In contrast to linear vibrators, other vibrators create a vibratory force through the rotation of an eccentric weight. These rotary vibrators create a powerful vibration much as a household washing machine does when its load is off-center. They supply an energy that is most suited to move fine, dry materials.

A piston vibrator is mounted on the side of a transfer chute.
Rotary vibrators create a powerful vibration through the rotation of an ecentric weight or mass around central axis.

Rotary vibrators can be pneumatically, hydraulically or electrically- powered. The choice for a given application is often determined by the energy supply most readily available at the point of installation.

In rotary pneumatic vibrators, a stream of air drives a mass in a circular orbit to create the vibration; in rotary hydraulic vibrators, it is a stream of hydraulic fluid that moves the mass.

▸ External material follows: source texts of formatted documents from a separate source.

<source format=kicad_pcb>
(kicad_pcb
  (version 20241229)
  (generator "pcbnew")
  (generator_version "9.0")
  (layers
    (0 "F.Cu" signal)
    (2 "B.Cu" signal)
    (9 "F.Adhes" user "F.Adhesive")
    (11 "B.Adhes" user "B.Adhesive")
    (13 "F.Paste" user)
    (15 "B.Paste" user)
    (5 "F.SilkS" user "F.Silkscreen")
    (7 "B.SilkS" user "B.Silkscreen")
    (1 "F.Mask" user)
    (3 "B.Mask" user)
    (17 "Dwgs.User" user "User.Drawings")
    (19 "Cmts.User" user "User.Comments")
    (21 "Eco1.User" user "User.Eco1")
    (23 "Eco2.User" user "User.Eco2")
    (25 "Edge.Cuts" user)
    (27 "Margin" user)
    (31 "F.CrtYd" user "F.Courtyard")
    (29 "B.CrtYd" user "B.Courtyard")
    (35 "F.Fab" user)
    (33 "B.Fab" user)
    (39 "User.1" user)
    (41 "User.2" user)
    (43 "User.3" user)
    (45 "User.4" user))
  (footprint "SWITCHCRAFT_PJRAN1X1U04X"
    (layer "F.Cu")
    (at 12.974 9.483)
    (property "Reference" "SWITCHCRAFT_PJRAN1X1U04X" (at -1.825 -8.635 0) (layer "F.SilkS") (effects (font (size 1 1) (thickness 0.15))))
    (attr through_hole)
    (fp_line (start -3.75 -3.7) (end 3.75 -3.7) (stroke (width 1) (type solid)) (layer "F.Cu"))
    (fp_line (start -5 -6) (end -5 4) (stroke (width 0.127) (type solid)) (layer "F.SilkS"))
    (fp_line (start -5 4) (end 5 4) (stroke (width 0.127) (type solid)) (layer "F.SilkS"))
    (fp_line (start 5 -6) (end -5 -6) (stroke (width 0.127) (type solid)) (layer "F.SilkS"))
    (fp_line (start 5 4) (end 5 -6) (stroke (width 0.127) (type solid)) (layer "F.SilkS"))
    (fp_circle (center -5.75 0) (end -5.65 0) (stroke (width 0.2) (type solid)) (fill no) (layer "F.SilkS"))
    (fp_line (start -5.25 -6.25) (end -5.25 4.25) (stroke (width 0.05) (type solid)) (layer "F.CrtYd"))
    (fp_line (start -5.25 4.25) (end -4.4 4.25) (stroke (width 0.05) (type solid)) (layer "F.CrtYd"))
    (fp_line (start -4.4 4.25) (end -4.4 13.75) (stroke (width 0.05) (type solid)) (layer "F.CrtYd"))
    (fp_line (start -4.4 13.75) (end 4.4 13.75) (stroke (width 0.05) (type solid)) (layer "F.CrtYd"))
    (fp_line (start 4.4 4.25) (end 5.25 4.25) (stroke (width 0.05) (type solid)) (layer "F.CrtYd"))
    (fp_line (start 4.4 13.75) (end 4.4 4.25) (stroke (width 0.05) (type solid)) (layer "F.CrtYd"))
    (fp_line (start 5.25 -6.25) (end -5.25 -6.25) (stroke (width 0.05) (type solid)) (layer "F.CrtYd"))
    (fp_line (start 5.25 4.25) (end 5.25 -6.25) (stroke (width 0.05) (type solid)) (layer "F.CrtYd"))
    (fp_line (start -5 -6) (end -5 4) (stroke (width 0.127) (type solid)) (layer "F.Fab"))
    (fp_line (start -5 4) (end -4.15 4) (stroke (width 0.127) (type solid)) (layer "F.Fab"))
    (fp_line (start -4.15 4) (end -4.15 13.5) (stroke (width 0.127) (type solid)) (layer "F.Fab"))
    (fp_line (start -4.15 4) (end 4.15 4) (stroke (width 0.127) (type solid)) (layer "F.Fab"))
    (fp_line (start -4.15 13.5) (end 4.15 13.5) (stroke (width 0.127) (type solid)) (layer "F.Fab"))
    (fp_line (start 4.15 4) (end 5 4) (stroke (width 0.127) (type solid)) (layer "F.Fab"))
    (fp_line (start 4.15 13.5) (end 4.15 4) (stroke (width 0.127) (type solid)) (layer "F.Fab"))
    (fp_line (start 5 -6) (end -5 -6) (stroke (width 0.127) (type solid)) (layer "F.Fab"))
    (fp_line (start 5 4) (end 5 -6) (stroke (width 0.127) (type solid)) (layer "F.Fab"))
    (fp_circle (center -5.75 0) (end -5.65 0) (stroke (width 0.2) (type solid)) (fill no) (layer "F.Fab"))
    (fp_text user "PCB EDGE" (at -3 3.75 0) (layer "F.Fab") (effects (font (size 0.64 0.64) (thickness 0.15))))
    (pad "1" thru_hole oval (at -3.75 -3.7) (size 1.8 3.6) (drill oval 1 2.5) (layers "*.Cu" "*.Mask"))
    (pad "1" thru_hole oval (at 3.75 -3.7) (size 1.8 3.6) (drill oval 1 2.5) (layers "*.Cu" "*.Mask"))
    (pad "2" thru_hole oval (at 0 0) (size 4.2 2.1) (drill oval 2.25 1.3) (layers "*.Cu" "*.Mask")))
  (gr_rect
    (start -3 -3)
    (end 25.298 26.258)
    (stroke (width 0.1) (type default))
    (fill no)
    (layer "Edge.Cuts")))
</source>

In rotary electric vibrators, eccentric weights are typically mounted on the ends of an electric motor rotor or shaft.

Rotary vibrators are available in a wide range of sizes and outputs, to match the specifics of each application. In addition, many rotary electric vibrators can be adjusted by altering the overlap of the eccentric weights—increasing or decreasing the amount of unbalance—to provide the desired amount of vibratory force.

Vibration can induce stress into metal structures, and the walls may need to be reinforced at the point(s) of application. Like linear vibrators, rotary vibrators are typically installed on a mount plate or channel that spreads the vibratory energy (and the weight of the device) over a larger surface area.

Rotary vibrators designed for chutes or hoppers are usually sized based on a 1:10 ratio of output force to the mass of material inside the chute or sloped section of the bin. Generally, the finer the material, the higher the frequency needed to excite the material and make it flow.

On a chute, a rotary vibrator is typically installed in the lower one-fourth to one-third of the structure. If a second vibrator is required, it should be mounted 180 degrees from the first vibrator and halfway up the structure.

Rotary vibrators can be controlled automatically or manually, allowing use only when needed. Once installed, a vibrator must be “tuned” by adjusting its force and/or speed to give the optimum effect for each application.